> **Quoted passage**:
|The state flower, the Columbine|
We had threatening weather on the drive up. When it was time to hop out and grab our bikes, it decided to hail. Hard. Kelly and I put our rain jackets on and once the hail stopped, we hopped out and started pedaling. We had the occasional rain showers for the first 30 minutes but after that, we dodged dark clouds for the rest of the ride.
It was really beautiful up there. And we saw marmots! For some reason, I like marmots :-)
The ride was pretty easy. Both of us agreed that the nicest section was at the top when the trail was still double-track. At that point, you were riding along side the water. Kelly knew that he would be seeing the trail again in two days when he attempted the Durango Dirty Century race.

> **Given data**:
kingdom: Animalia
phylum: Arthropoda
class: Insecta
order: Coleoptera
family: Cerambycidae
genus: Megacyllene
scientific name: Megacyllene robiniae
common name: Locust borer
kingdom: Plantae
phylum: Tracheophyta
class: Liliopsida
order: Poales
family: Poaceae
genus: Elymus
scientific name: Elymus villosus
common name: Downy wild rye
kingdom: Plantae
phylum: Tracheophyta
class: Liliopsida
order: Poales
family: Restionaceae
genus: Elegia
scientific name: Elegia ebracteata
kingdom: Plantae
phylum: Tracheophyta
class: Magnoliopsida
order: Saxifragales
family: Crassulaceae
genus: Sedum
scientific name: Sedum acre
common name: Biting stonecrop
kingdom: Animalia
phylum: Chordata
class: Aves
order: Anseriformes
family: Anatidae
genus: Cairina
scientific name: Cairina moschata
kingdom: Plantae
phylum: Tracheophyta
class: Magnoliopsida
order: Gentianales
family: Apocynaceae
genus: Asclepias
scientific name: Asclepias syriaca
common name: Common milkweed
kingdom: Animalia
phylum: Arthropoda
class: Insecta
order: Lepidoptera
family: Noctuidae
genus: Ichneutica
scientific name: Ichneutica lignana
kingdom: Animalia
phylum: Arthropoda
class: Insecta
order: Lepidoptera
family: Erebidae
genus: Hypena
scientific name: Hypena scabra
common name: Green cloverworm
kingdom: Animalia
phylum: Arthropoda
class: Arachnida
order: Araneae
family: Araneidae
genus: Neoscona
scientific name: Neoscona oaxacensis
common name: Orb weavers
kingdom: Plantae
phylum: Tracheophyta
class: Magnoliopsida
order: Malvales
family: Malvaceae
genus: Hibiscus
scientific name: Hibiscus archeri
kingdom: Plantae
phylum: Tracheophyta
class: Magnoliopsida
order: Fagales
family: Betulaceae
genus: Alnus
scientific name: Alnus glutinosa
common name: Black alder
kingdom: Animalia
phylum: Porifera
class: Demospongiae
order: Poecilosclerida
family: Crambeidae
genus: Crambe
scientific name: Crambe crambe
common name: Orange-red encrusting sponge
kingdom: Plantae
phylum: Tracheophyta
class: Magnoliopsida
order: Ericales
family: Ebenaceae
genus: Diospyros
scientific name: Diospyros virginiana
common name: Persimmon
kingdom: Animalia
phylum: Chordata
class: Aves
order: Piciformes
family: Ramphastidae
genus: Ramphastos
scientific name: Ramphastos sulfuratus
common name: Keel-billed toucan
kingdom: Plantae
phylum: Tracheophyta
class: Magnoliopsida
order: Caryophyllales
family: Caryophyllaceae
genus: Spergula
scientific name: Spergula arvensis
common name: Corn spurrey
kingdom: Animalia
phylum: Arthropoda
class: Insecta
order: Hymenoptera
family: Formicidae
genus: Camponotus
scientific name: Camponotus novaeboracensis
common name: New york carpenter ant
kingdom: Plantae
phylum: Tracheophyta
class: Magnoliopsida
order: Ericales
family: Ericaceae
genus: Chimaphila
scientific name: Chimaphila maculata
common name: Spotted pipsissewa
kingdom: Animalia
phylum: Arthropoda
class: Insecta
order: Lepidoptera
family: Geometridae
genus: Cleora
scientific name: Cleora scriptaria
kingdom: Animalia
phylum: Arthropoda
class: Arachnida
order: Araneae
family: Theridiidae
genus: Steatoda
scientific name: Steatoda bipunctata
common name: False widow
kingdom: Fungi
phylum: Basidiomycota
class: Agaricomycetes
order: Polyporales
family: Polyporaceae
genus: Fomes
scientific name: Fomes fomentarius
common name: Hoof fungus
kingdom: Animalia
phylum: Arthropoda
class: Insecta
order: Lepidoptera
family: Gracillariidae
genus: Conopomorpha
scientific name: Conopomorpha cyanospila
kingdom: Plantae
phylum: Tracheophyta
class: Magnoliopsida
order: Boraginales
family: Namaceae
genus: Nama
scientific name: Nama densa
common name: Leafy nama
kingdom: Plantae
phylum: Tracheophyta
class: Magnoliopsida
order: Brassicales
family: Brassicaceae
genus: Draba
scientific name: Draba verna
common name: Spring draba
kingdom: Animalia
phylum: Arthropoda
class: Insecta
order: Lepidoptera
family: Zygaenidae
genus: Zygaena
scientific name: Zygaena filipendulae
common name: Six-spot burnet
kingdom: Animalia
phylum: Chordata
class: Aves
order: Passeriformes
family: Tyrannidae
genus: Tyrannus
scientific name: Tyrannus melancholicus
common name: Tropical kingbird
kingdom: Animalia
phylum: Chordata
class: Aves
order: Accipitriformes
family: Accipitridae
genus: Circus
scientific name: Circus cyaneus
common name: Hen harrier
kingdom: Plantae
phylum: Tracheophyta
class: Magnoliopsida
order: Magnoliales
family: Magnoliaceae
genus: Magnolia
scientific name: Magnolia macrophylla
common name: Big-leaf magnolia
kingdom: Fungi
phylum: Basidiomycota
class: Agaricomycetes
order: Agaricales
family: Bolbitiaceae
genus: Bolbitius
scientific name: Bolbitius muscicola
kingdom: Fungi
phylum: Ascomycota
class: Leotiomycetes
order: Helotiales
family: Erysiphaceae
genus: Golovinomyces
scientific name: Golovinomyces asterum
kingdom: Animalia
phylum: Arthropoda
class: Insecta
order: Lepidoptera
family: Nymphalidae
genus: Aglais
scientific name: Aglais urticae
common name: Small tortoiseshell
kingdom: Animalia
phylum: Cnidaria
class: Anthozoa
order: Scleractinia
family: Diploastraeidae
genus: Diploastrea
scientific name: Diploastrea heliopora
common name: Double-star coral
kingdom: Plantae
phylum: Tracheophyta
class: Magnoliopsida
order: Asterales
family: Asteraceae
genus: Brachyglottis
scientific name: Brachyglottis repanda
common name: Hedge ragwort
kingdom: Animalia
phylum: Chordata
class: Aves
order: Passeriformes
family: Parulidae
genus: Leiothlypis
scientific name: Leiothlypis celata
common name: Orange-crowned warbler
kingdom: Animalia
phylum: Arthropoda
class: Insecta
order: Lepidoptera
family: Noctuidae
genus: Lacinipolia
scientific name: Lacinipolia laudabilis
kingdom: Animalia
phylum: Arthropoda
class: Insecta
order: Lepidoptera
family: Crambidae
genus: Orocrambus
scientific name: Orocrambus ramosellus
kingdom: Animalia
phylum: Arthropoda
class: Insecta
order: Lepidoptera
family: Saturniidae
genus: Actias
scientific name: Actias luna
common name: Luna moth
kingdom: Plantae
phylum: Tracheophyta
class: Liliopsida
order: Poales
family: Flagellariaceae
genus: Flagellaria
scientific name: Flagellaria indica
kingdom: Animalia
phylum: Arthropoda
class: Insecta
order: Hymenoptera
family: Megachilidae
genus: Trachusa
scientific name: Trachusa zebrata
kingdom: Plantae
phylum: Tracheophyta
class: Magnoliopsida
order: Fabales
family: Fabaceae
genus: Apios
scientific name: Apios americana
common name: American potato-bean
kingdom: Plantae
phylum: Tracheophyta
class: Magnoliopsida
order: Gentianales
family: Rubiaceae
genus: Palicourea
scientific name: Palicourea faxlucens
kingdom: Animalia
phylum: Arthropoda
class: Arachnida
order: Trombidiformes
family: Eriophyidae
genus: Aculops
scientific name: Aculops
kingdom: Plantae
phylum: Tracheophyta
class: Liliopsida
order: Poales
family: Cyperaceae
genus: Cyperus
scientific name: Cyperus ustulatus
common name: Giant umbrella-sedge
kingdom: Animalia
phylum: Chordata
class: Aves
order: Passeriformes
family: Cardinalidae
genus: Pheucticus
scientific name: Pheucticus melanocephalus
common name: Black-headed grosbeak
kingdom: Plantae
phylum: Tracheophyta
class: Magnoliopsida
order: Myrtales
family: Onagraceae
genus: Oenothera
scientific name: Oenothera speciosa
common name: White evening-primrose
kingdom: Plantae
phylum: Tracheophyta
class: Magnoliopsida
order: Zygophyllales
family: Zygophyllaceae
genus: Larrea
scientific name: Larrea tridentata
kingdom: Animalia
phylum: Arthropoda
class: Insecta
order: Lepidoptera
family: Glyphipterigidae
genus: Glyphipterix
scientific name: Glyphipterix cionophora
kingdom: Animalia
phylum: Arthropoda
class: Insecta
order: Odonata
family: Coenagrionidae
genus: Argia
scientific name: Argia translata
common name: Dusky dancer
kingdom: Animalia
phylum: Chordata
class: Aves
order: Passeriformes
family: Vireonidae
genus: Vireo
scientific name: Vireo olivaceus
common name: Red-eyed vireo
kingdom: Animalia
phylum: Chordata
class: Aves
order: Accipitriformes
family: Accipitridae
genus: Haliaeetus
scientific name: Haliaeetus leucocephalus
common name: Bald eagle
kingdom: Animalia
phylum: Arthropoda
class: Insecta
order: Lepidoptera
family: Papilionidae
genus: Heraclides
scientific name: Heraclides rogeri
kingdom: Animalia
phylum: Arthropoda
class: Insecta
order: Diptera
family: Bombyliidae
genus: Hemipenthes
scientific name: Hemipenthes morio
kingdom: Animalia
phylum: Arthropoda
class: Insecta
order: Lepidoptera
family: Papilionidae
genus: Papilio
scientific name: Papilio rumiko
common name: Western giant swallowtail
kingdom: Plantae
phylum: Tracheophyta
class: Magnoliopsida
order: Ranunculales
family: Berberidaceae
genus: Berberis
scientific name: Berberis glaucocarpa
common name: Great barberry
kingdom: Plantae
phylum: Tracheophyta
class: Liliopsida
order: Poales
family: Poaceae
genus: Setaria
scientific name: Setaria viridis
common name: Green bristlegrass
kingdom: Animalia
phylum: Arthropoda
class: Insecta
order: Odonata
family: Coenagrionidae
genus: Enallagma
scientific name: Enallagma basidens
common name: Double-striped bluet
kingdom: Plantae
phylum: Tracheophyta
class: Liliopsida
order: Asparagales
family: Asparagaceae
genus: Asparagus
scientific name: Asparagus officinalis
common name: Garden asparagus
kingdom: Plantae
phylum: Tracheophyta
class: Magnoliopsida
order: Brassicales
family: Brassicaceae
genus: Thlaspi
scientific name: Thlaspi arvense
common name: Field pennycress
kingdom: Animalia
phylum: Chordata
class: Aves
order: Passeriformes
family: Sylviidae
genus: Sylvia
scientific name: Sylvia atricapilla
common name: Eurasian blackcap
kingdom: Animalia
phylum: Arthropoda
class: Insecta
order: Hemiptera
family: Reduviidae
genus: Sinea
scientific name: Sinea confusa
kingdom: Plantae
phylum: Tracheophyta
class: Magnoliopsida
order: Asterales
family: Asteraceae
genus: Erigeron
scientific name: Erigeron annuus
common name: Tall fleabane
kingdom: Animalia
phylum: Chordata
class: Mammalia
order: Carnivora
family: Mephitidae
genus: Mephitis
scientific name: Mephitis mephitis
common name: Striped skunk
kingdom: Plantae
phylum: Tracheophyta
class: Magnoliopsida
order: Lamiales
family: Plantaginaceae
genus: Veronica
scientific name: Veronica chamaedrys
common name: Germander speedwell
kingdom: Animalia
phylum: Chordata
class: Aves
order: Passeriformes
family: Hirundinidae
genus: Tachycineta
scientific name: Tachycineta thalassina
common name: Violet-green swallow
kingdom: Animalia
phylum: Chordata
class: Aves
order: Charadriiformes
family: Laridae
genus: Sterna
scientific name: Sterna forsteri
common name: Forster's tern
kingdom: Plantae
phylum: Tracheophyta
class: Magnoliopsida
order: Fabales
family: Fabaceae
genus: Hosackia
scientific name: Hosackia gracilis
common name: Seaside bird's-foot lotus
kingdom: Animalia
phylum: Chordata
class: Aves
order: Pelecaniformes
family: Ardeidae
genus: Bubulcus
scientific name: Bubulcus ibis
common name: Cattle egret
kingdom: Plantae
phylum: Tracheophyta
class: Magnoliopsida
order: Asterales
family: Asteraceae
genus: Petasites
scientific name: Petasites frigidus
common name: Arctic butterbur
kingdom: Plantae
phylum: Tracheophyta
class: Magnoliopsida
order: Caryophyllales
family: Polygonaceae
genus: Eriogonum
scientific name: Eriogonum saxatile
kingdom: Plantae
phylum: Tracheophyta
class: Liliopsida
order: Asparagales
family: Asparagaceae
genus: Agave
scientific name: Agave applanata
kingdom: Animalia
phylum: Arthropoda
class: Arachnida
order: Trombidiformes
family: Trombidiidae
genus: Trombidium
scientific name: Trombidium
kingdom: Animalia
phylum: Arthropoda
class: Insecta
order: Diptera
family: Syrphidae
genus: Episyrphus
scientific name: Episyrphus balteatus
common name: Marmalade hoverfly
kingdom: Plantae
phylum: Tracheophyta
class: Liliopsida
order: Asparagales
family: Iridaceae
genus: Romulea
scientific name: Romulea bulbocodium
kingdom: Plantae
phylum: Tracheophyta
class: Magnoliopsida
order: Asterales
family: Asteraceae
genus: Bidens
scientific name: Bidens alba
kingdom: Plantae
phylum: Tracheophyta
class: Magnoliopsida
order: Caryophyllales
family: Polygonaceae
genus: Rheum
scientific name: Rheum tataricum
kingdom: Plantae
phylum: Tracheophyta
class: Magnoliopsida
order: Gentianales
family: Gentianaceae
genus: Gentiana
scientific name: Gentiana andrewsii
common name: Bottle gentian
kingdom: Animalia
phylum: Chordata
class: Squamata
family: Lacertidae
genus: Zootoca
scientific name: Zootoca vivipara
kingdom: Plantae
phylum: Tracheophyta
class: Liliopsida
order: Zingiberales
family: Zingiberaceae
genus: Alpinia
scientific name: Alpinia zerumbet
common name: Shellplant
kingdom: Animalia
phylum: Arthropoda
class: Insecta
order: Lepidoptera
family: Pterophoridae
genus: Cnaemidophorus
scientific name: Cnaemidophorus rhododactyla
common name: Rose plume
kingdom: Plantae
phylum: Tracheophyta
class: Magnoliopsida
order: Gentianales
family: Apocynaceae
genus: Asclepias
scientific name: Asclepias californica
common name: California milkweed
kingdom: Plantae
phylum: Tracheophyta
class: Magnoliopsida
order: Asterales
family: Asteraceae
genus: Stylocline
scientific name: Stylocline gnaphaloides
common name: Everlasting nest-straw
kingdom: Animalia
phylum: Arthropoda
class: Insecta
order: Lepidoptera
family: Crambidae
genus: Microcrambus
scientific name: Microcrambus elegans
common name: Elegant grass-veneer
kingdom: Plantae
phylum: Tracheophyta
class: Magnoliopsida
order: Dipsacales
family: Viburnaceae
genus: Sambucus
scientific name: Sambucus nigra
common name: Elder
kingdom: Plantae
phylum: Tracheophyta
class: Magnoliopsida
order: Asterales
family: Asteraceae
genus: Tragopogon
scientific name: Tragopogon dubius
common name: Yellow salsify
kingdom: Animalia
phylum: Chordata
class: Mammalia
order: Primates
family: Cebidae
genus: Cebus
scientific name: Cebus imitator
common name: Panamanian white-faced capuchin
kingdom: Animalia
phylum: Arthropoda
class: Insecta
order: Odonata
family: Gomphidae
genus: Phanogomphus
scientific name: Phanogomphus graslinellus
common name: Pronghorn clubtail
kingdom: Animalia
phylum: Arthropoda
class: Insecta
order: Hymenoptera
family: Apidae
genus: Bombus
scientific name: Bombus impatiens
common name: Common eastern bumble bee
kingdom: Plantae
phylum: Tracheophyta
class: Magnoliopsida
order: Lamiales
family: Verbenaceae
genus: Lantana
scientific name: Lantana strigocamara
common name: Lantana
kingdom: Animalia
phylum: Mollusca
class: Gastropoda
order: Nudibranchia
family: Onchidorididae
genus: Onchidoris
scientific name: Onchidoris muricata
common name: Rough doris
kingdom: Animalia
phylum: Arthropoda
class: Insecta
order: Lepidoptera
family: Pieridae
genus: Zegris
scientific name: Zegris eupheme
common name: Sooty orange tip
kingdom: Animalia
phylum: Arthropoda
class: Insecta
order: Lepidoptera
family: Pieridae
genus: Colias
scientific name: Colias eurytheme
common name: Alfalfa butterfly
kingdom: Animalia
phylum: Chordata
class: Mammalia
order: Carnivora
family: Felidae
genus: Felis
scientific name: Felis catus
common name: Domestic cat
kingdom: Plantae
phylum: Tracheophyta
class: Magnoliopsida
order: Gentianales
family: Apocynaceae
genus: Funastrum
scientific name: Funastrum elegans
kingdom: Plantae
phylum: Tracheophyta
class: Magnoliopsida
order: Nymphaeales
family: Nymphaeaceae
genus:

> **To do**:
1/ Answer these from the ride account:
(a) What did the weather do when it was time to get the bikes out?
(b) What animal did the riders see?
(c) Which race was Kelly going to attempt?
2/ According to the ride account, why did Kelly know he would be on the trail again soon? Answer in one to three sentences.
The material has nothing to do with the ride account.

> **Expected answers**:
1/
(a) It hailed, and hard.
(b) Marmots.
(c) The Durango Dirty Century race.

2/ Kelly was going to attempt the Durango Dirty Century race two days later, so he knew he would be seeing the trail again then.